I'm at KD's with 1 business meeting down and (probably) 1 to go. I don't have the energy to write much about the path that brought me here right now, but it will have to be documented at some point. In the meantime, here's the nutshell version:
Monday, April 16th - My monitor moved to "high", which is not good, since that's when you're supposed to start having sex if you happen to have a male partner lying around in your bed. All I could do was cross my fingers it wouldn't peak until I was at KD's. (Typical # of days at high = 2-3)
Tuesday, April 17th - I told my parents about us TTC. It went well, I think. It was a hard conversation for me (more later, perhaps), but my parents were thrilled (of course) and I got to cancel my rental car. :-) My mom agreed to drive me to and from KD's (from the airport) so we could visit in the car both ways.
Wednesday, April 18th - No peak yet, but a damn near positive OPK accompanied by major ovulation pains starting around 5pm CST. If I were in fact ovulating at 5pm, it would be virtually impossible to have any chance of pregnancy by the time KD got off work for a business meeting on Thursday. Commence total melt down. This is the thing I'll have to write more about later. Total culmination of all frustration of the last few months surveillance difficulties triggered by a straw breaking a camel's back. At the end of my melt down, we decided I would still go to KD's. The worst case scenario is I just get to spend a weekend with KD and his wife and see my mom, with no chance of pregnancy resulting.
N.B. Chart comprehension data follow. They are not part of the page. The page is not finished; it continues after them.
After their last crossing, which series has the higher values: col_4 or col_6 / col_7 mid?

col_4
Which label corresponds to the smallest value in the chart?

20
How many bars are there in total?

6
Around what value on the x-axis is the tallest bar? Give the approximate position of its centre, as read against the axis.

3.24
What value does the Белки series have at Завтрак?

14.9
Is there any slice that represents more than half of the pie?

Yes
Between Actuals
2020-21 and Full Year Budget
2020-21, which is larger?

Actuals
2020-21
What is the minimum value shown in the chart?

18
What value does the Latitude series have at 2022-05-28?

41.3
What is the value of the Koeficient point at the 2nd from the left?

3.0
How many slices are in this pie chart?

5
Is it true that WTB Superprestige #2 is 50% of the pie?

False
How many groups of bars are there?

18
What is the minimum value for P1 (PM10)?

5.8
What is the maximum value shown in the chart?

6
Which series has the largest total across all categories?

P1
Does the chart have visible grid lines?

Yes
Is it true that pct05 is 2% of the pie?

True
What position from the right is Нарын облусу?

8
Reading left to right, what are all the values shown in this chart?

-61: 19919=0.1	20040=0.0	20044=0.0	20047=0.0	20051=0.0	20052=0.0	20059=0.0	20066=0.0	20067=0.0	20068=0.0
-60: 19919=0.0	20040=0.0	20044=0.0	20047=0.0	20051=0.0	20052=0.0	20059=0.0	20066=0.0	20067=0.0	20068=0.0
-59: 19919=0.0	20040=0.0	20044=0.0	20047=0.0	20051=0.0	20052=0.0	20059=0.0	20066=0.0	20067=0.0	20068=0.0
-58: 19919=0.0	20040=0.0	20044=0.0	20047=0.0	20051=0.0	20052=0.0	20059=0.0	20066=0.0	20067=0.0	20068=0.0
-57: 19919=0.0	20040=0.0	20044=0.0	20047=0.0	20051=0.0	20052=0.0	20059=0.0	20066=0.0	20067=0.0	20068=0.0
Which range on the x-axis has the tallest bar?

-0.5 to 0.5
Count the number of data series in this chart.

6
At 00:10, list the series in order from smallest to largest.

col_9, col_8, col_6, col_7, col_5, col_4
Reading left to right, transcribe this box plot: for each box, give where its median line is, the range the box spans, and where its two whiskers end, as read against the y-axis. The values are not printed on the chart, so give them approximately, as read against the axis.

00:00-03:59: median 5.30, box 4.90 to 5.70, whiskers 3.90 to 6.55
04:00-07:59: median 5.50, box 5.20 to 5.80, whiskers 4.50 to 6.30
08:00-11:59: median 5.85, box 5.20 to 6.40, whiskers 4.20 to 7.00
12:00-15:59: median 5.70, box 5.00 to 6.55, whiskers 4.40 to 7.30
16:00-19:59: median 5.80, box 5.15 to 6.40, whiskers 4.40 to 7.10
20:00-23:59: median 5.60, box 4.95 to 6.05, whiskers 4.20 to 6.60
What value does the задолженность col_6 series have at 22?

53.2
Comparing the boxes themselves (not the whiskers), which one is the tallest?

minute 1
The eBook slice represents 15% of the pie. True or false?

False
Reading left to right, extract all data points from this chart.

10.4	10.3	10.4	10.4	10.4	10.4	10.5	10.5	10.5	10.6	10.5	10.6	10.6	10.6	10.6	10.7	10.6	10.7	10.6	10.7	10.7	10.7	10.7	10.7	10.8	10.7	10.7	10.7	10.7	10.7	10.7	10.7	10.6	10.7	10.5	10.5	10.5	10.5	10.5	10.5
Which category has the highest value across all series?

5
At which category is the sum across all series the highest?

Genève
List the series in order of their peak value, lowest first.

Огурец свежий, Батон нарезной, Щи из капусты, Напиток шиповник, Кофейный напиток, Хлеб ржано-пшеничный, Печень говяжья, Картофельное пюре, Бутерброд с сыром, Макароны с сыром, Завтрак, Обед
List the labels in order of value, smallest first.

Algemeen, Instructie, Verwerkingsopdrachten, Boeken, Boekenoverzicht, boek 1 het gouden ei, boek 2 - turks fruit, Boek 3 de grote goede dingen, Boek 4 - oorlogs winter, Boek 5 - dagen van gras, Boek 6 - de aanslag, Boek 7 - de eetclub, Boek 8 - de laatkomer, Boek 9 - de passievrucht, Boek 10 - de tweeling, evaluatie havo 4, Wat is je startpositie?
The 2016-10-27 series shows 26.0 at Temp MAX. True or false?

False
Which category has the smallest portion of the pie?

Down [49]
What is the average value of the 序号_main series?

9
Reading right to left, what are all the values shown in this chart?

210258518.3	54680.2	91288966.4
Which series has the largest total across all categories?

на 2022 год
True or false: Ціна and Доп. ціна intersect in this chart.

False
Thursday, April 19th - Full positive OPK and peak on the fertility monitor. Against all past experience (why can't my body ever just be consistent?!) my "ovulation pains" continue for a solid 30+ hours. I've never had them go on for more than 2-3. This indicates that - at least this time around - the pain I was attributing to ovulation was more likely from the follicle build up rather than the actual release. We went ahead with an insemination last night, and the pain started subsiding around 10pm. It looks like we may have caught the tail end of the window after all, praise the deity of your choice.
We should probably have one more business meeting tonight, but we'll see what today's fertility signs hold as the day goes on. That's the scoop for now. It's nice being here and I'm really excited about spending the weekend with KD and his wife, no matter what happens on the TTC front. Not saying I'm not hoping for a BFP, but I'm feeling pretty realistic about the (un)likelihood of me getting pregnant without additional intervention at this point. I have an appointment with the NP a week from today and we're going to discuss starting medications and some diagnostic options for next cycle. I just think I'll feel more optimistic about our chances once some of those elements are integrated.